About this exercise -
What is the number of lines in these entries that contain "inputs"? State it alone.

Items listed in a dataset:
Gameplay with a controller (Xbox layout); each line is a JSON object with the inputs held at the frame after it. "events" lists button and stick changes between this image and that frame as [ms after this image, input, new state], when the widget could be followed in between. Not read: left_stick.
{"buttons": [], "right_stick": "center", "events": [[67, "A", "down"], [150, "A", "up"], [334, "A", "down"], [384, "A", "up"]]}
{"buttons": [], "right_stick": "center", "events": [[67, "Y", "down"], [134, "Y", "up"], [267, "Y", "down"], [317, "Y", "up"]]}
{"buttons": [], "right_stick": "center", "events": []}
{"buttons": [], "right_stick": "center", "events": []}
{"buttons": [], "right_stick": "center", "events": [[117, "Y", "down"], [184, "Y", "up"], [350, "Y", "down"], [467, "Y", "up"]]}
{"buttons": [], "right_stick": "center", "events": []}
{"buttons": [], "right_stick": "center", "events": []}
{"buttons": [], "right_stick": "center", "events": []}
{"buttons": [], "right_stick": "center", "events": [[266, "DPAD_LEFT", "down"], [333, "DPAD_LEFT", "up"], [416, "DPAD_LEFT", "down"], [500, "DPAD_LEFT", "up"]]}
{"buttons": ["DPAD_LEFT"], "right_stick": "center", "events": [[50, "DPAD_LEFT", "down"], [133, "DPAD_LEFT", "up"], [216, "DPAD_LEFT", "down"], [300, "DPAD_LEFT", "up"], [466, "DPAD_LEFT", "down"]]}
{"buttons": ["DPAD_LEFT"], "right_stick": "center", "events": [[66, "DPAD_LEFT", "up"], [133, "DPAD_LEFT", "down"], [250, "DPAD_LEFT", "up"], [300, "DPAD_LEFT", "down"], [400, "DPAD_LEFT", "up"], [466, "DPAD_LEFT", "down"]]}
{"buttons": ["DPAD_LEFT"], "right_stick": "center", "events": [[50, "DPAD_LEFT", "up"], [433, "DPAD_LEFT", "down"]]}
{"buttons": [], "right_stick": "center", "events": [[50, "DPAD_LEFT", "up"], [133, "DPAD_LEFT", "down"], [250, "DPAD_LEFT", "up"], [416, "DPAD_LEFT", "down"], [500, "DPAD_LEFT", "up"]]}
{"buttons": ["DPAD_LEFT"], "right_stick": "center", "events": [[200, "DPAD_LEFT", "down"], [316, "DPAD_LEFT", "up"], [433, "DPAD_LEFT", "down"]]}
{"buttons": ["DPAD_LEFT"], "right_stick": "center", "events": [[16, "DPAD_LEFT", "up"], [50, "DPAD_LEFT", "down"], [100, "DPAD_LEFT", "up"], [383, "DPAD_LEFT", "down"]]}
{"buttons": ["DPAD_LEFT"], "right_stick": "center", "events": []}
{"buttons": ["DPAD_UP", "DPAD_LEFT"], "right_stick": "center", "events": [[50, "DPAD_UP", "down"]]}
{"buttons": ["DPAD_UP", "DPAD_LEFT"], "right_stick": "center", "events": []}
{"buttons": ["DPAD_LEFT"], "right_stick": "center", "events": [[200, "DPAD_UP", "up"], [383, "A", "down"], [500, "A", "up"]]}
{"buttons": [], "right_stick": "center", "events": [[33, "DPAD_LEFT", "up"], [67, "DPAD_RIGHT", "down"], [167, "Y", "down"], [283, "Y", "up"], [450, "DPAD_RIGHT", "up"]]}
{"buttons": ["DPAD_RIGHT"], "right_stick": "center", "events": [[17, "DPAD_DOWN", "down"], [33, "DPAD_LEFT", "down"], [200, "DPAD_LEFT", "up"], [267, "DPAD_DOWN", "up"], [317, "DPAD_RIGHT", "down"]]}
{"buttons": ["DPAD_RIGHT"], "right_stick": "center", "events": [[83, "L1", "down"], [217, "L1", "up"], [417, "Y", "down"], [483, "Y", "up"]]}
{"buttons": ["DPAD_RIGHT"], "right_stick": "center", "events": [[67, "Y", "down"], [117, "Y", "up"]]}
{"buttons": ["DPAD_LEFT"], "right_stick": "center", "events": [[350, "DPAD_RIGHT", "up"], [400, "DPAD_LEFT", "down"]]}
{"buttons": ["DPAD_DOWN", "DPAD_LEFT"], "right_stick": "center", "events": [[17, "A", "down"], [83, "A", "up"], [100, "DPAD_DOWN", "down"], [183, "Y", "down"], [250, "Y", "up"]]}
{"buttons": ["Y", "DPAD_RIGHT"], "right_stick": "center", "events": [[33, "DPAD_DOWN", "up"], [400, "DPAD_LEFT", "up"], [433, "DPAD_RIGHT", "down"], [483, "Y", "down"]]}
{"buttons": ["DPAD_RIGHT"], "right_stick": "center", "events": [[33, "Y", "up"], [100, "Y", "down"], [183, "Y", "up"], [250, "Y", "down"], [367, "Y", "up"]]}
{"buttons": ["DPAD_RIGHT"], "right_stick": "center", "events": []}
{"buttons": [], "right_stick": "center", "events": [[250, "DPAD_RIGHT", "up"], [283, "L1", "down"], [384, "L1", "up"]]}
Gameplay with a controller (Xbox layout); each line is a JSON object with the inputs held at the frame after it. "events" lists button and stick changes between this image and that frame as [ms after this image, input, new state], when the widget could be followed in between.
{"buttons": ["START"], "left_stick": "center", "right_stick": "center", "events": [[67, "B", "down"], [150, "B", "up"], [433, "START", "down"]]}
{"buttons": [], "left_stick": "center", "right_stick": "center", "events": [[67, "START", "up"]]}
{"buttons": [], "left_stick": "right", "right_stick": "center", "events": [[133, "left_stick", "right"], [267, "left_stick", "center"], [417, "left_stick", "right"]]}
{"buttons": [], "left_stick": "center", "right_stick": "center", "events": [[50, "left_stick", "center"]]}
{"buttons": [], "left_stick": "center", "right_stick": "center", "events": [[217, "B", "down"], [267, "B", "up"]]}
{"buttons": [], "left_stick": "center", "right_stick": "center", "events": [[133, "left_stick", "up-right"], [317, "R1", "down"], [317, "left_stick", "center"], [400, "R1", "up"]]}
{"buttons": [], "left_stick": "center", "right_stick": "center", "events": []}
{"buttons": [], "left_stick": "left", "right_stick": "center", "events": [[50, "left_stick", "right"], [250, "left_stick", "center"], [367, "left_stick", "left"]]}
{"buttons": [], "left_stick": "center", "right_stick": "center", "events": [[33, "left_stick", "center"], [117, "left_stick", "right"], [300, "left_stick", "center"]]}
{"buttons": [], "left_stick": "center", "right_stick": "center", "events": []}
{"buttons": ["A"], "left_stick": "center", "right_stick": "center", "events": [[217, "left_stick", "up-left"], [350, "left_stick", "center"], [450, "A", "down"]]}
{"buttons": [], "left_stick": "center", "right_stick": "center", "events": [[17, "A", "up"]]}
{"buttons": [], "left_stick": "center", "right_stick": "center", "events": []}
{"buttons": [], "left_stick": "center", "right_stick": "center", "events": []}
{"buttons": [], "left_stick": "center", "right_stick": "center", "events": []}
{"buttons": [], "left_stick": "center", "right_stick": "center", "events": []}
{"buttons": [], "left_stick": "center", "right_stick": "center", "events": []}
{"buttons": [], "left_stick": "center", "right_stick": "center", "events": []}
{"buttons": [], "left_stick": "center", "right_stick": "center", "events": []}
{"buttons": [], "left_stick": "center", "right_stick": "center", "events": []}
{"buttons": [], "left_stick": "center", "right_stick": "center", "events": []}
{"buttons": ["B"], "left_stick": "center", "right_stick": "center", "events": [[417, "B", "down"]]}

Solution to this exercise -
2